In [3]:
import pickle
import numpy as np

## 讀取清心全品項的資料

In [4]:
with open('./drinks.pkl', 'rb') as f:
    drink_list = pickle.load(f)

In [8]:
drink_list[:10]

['原鄉四季',
 '特級綠茶',
 '烏龍綠茶',
 '翡翠烏龍',
 '極品菁茶',
 '錫蘭紅茶',
 '特選普洱',
 '奶茶系列',
 '錫蘭奶紅',
 '特級奶綠']

## 使用 levenshtein distance 計算相似度
可參考 https://rust-algo.club/levenshtein_distance/

In [14]:
def levenshtein_ratio_and_distance(s, t):
    rows = len(s)+1
    cols = len(t)+1
    distance = np.zeros((rows,cols),dtype = int)
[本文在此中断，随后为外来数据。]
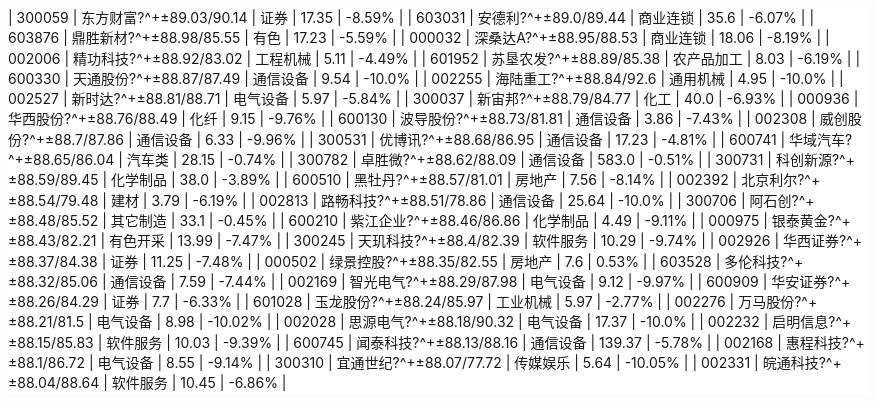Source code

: | 300059 | 东方财富?^+±89.03/90.14  |     证券     |   17.35   |  -8.59% |
| 603031 |   安德利?^+±89.0/89.44   |   商业连锁   |    35.6   |  -6.07% |
| 603876 | 鼎胜新材?^+±88.98/85.55  |     有色     |   17.23   |  -5.59% |
| 000032 |  深桑达A?^+±88.95/88.53  |   商业连锁   |   18.06   |  -8.19% |
| 002006 | 精功科技?^+±88.92/83.02  |   工程机械   |    5.11   |  -4.49% |
| 601952 | 苏垦农发?^+±88.89/85.38  |  农产品加工  |    8.03   |  -6.19% |
| 600330 | 天通股份?^+±88.87/87.49  |   通信设备   |    9.54   |  -10.0% |
| 002255 |  海陆重工?^+±88.84/92.6  |   通用机械   |    4.95   |  -10.0% |
| 002527 |  新时达?^+±88.81/88.71   |   电气设备   |    5.97   |  -5.84% |
| 300037 |  新宙邦?^+±88.79/84.77   |     化工     |    40.0   |  -6.93% |
| 000936 | 华西股份?^+±88.76/88.49  |     化纤     |    9.15   |  -9.76% |
| 600130 | 波导股份?^+±88.73/81.81  |   通信设备   |    3.86   |  -7.43% |
| 002308 |  威创股份?^+±88.7/87.86  |   通信设备   |    6.33   |  -9.96% |
| 300531 |  优博讯?^+±88.68/86.95   |   通信设备   |   17.23   |  -4.81% |
| 600741 | 华域汽车?^+±88.65/86.04  |    汽车类    |   28.15   |  -0.74% |
| 300782 |  卓胜微?^+±88.62/88.09   |   通信设备   |   583.0   |  -0.51% |
| 300731 | 科创新源?^+±88.59/89.45  |   化学制品   |    38.0   |  -3.89% |
| 600510 |  黑牡丹?^+±88.57/81.01   |    房地产    |    7.56   |  -8.14% |
| 002392 | 北京利尔?^+±88.54/79.48  |     建材     |    3.79   |  -6.19% |
| 002813 | 路畅科技?^+±88.51/78.86  |   通信设备   |   25.64   |  -10.0% |
| 300706 |  阿石创?^+±88.48/85.52   |   其它制造   |    33.1   |  -0.45% |
| 600210 | 紫江企业?^+±88.46/86.86  |   化学制品   |    4.49   |  -9.11% |
| 000975 | 银泰黄金?^+±88.43/82.21  |   有色开采   |   13.99   |  -7.47% |
| 300245 |  天玑科技?^+±88.4/82.39  |   软件服务   |   10.29   |  -9.74% |
| 002926 | 华西证券?^+±88.37/84.38  |     证券     |   11.25   |  -7.48% |
| 000502 | 绿景控股?^+±88.35/82.55  |    房地产    |    7.6    |  0.53%  |
| 603528 | 多伦科技?^+±88.32/85.06  |   通信设备   |    7.59   |  -7.44% |
| 002169 | 智光电气?^+±88.29/87.98  |   电气设备   |    9.12   |  -9.97% |
| 600909 | 华安证券?^+±88.26/84.29  |     证券     |    7.7    |  -6.33% |
| 601028 | 玉龙股份?^+±88.24/85.97  |   工业机械   |    5.97   |  -2.77% |
| 002276 |  万马股份?^+±88.21/81.5  |   电气设备   |    8.98   | -10.02% |
| 002028 | 思源电气?^+±88.18/90.32  |   电气设备   |   17.37   |  -10.0% |
| 002232 | 启明信息?^+±88.15/85.83  |   软件服务   |   10.03   |  -9.39% |
| 600745 | 闻泰科技?^+±88.13/88.16  |   通信设备   |   139.37  |  -5.78% |
| 002168 |  惠程科技?^+±88.1/86.72  |   电气设备   |    8.55   |  -9.14% |
| 300310 | 宜通世纪?^+±88.07/77.72  |   传媒娱乐   |    5.64   | -10.05% |
| 002331 | 皖通科技?^+±88.04/88.64  |   软件服务   |   10.45   |  -6.86% |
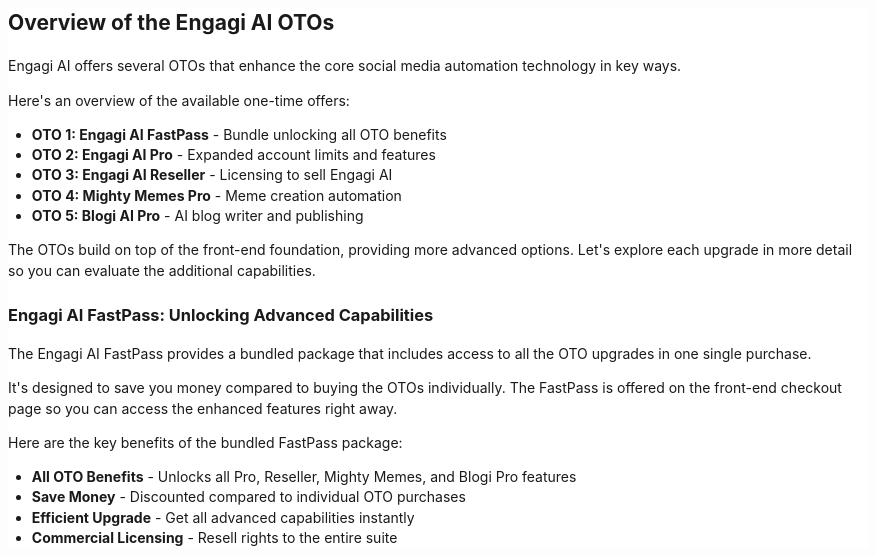 <h2 class="wp-block-heading"><strong>Overview of the Engagi AI OTOs</strong></h2>



<p>Engagi AI offers several OTOs that enhance the core social media automation technology in key ways.</p>



<p>Here's an overview of the available one-time offers:</p>



<ul class="wp-block-list">
<li><strong>OTO 1: Engagi AI FastPass</strong> - Bundle unlocking all OTO benefits</li>



<li><strong>OTO 2: Engagi AI Pro</strong> - Expanded account limits and features</li>



<li><strong>OTO 3: Engagi AI Reseller</strong> - Licensing to sell Engagi AI</li>



<li><strong>OTO 4: Mighty Memes Pro</strong> - Meme creation automation</li>



<li><strong>OTO 5: Blogi AI Pro</strong> - AI blog writer and publishing</li>
</ul>



<p>The OTOs build on top of the front-end foundation, providing more advanced options. Let's explore each upgrade in more detail so you can evaluate the additional capabilities.</p>



<h3 class="wp-block-heading">Engagi AI FastPass: Unlocking Advanced Capabilities</h3>



<p>The Engagi AI FastPass provides a bundled package that includes access to all the OTO upgrades in one single purchase.</p>



<p>It's designed to save you money compared to buying the OTOs individually. The FastPass is offered on the front-end checkout page so you can access the enhanced features right away.</p>



<p>Here are the key benefits of the bundled FastPass package:</p>



<ul class="wp-block-list">
<li><strong>All OTO Benefits</strong> - Unlocks all Pro, Reseller, Mighty Memes, and Blogi Pro features</li>



<li><strong>Save Money</strong> - Discounted compared to individual OTO purchases</li>



<li><strong>Efficient Upgrade</strong> - Get all advanced capabilities instantly</li>



<li><strong>Commercial Licensing</strong> - Resell rights to the entire suite</li>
    for i in range(1, rows):
        for k in range(1,cols):
            distance[i][0] = i
            distance[0][k] = k
 
    for col in range(1, cols):
        for row in range(1, rows):
            # case: character are the same
            if s[row-1] == t[col-1]:
                cost = 0 
            else:
                cost = 2
            distance[row][col] = min(distance[row-1][col] + 1,      # Cost of delete
                                 distance[row][col-1] + 1,          # Cost of insert
                                 distance[row-1][col-1] + cost)     # Cost of substitution

    ratio = ((len(s)+len(t)) - distance[row][col]) / (len(s)+len(t))
    return ratio

## 根據相似度來排序結果，回傳最相近的，如果沒有品項相似比例超過0.5，則回傳簡稱

In [15]:
def fuzzyfinder(user_input, collection):
    suggestions = []
    
    for item in collection:
        ratio = levenshtein_ratio_and_distance(user_input,item)
        if ratio > 0.5:
            suggestions.append((ratio, item))
    res = [x for _, x in sorted(suggestions)]
    try:
        return res[-1]
    except:
        return user_input

## 測試

In [22]:
inputs = ["普洱", "原鄉", "紅茶","烏奶", "果醋"]

In [23]:
for item in inputs:
    print(fuzzyfinder(item, drink_list))

特選普洱
原鄉四季
錫蘭紅茶
烏龍奶茶
蘋果醋